■ 任务目标 A:
请照录下方记录中的若干行：从包含“collection date as typed: 09 Jul”的那一行起，到记录的最后一行为止，首尾两行都包括在内。

+++ 节选原文 +++

“我开始懂得为什么人们跪下祈祷——明白乔托画中的那些从天而降的金线——以及为什么那么多的艺术家崇拜自然。我们在大自然里被引向宇宙——那朵花面朝着的太阳正照耀进我们的宇宙——它在我所爱之人的眼中流动。”——托马斯·豪斯雅戈(thomas houseago)
豪斯雅戈对世界的精神有着不同于常人的强烈感知——无论是高于一切,潜藏在世界之中,还是暗含其下的精神——强烈到乍一看有些疯狂,没有什么条理的程度。一旦与他步入同一个空间,就会很快发现这一点。即便因为时差和开幕前密集的工作已稍感疲累,他却仿佛被一种原始的激情和澎湃的能量引领着——并非是年轻人在荷尔蒙支配下散发的那种能量,而是一颗诚挚感怀的心所带来的集中、一丝不苟的能量。

+++ 可用数据 +++

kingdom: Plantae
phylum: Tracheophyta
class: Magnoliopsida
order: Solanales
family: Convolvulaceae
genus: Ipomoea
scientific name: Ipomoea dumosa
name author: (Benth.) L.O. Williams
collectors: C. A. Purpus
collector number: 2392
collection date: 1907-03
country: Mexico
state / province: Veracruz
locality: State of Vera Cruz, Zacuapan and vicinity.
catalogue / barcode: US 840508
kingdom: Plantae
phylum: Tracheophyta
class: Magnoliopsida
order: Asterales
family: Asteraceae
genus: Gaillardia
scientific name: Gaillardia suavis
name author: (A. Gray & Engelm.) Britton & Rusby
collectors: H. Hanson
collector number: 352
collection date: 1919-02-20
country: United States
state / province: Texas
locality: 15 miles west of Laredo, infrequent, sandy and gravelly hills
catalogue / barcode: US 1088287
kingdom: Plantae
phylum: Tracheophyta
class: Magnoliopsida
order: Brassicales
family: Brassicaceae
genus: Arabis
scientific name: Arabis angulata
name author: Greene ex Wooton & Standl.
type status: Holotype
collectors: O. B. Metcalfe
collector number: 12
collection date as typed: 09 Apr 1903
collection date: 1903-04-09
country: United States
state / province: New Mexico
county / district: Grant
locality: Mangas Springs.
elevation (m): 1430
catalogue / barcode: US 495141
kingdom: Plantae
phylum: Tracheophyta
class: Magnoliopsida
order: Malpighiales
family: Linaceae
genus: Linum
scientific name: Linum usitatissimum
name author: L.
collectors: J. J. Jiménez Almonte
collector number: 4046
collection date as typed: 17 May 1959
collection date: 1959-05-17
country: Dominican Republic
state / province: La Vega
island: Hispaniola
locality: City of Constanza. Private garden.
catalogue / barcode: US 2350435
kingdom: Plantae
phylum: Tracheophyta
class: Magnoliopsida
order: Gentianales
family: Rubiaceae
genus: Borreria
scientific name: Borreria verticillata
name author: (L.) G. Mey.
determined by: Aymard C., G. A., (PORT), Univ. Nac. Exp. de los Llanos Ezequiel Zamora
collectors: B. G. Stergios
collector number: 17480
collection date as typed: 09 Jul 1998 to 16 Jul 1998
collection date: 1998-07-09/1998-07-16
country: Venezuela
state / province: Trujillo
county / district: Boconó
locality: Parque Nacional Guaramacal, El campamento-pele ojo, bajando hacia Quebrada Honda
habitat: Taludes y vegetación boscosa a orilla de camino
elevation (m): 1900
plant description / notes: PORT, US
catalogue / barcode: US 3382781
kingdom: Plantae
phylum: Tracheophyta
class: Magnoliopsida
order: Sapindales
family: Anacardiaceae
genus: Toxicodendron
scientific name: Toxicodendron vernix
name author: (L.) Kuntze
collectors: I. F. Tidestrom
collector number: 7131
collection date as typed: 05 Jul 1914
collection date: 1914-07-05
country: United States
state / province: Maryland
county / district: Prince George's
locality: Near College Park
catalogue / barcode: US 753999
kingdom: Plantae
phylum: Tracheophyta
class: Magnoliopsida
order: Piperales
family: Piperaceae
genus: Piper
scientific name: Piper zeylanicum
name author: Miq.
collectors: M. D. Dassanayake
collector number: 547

+++

■ 任务目标 B:
请接着上方关于托马斯·豪斯雅戈的文字往下续写。

■ 参考答案 A:
collection date as typed: 09 Jul 1998 to 16 Jul 1998
collection date: 1998-07-09/1998-07-16
country: Venezuela
state / province: Trujillo
county / district: Boconó
locality: Parque Nacional Guaramacal, El campamento-pele ojo, bajando hacia Quebrada Honda
habitat: Taludes y vegetación boscosa a orilla de camino
elevation (m): 1900
plant description / notes: PORT, US
catalogue / barcode: US 3382781
kingdom: Plantae
phylum: Tracheophyta
class: Magnoliopsida
order: Sapindales
family: Anacardiaceae
genus: Toxicodendron
scientific name: Toxicodendron vernix
name author: (L.) Kuntze
collectors: I. F. Tidestrom
collector number: 7131
collection date as typed: 05 Jul 1914
collection date: 1914-07-05
country: United States
state / province: Maryland
county / district: Prince George's
locality: Near College Park
catalogue / barcode: US 753999
kingdom: Plantae
phylum: Tracheophyta
class: Magnoliopsida
order: Piperales
family: Piperaceae
genus: Piper
scientific name: Piper zeylanicum
name author: Miq.
collectors: M. D. Dassanayake
collector number: 547

■ 参考答案 B:
托马斯·豪斯雅戈在自己的个展“爱人”现场,油罐艺术中心,上海,2023.09.16-2024.03.10
在油罐艺术中心尤显特别的圆形展厅里,这位身着休闲正装的艺术家的到来无疑是明星式的。“爱人”是豪斯雅戈在中国的首个个展。自2012年,他与油罐长期保持着合作关系,在过往的许多采访报道中,都可以读到描写他与馆长乔志兵之间情谊的文字。在这个圆形空间的中心,作品《爱人(圆屋)》(lovers (round room), 2016)印证了这份跨越国界的长达十余年的情谊。
托马斯·豪斯雅戈在自己的个展“爱人”现场,油罐艺术中心,上海,2023.09.16-2024.03.10
此次上海的展出前,这件雕塑已经在豪斯雅戈的工作室放置了数年,早已成为了他的工作日常和孩子们生活的一部分。豪斯雅戈坦言,在他心中,油罐艺术中心一直都是这件“雕塑伙伴”最理想的归宿。事实上,艺术家正是在参观了建馆前的选址地过后的没多久创作了这件《爱人(圆屋)》。彼时,尚不存在的艺术中心仍是废弃的航空储油罐,登上罐体的顶部远眺,能看见四周包围着荒地和成片的建筑工地。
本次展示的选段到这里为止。